As Seen on

Bicycle polo rolls into Oklahoma

Sport has gained recent popularity on West Coast

Published: February 24, 2009

Maybe Los Angeles has a lot of stuff Tulsa doesn’t have. Maybe that’s why Phillip Dillon wanted to try living there.

He had never heard of bike polo, for example. The game has been around since at least the 1890s, when tournaments were first organized in Ireland.

But it didn’t become trendy on the West Coast until a few years ago, starting in Seattle and Portland, then moving to California.

Dillon lived in Los Angeles for a year before moving back to Tulsa in December. And he thought it was too bad no one had started bike polo here.

In Tulsa, he found space in the back of an old warehouse across the street from where downtown’s new baseball stadium is under construction.

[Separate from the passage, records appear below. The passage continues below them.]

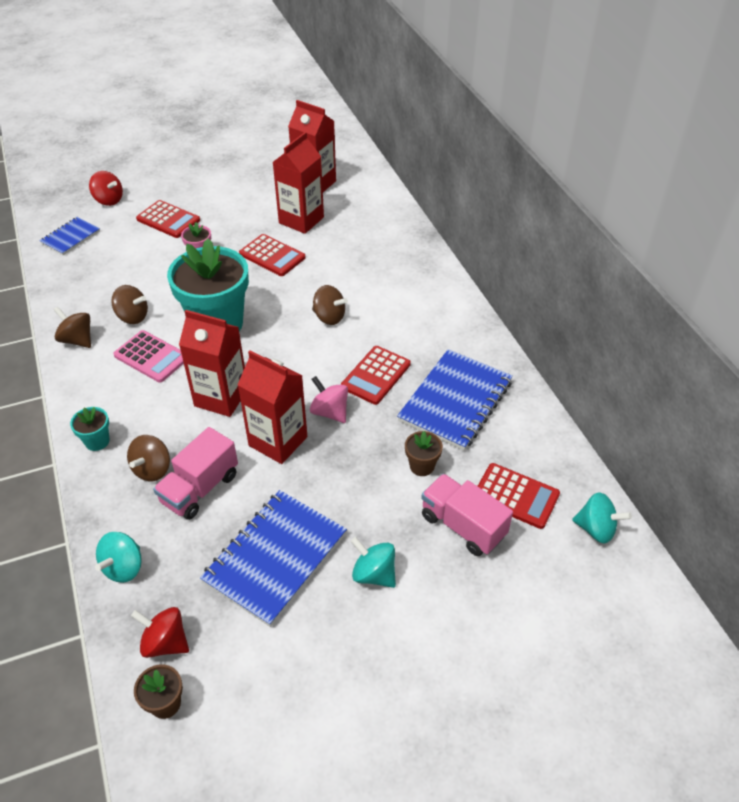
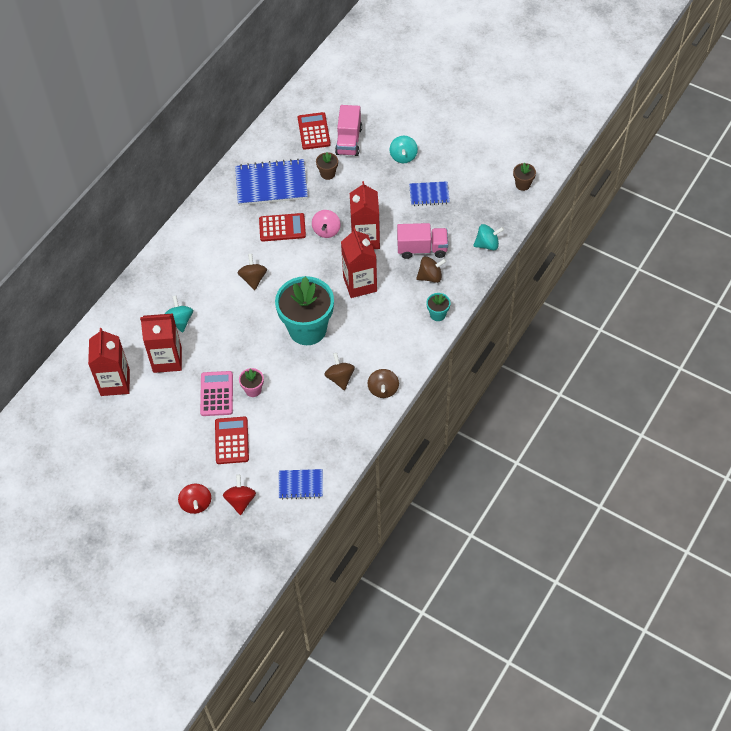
camera: 125 degrees left, 10 degrees up
(151, 357) = (362, 340): pink calculator -> pink calculator (216, 394)
(165, 642) = (502, 203): red spinning top -> red spinning top (196, 504)
(272, 256) = (220, 348): red calculator -> none
(275, 558) = (429, 195): blue notebook -> blue notebook, size x0.55
(596, 529) = (307, 96): turquoise spinning top -> turquoise spinning top (180, 321)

About the size of a basketball court, the playing field is surrounded by waist-high plywood walls.

Orange construction cones mark the goal lines. And open doorways provide just enough light, with the afternoon sun casting long shadows across the concrete floor.

In the makeshift sport of bike polo, it’s a tradition for players to make their own mallets.

Games keep going until a team scores five goals — sometimes a few minutes, sometimes half an hour.

With the groundwork under way for the Tulsa Drillers’ new ballpark across the street, crews are using the front part of the warehouse for storage. As construction picks up speed, Dillon expects his bike polo court to be crowded out.

Players might try using the parking lot out back, but the asphalt slopes toward the street, making balls roll unpredictably.

Dillon hopes, instead, to ask the city parks department for a permanent site.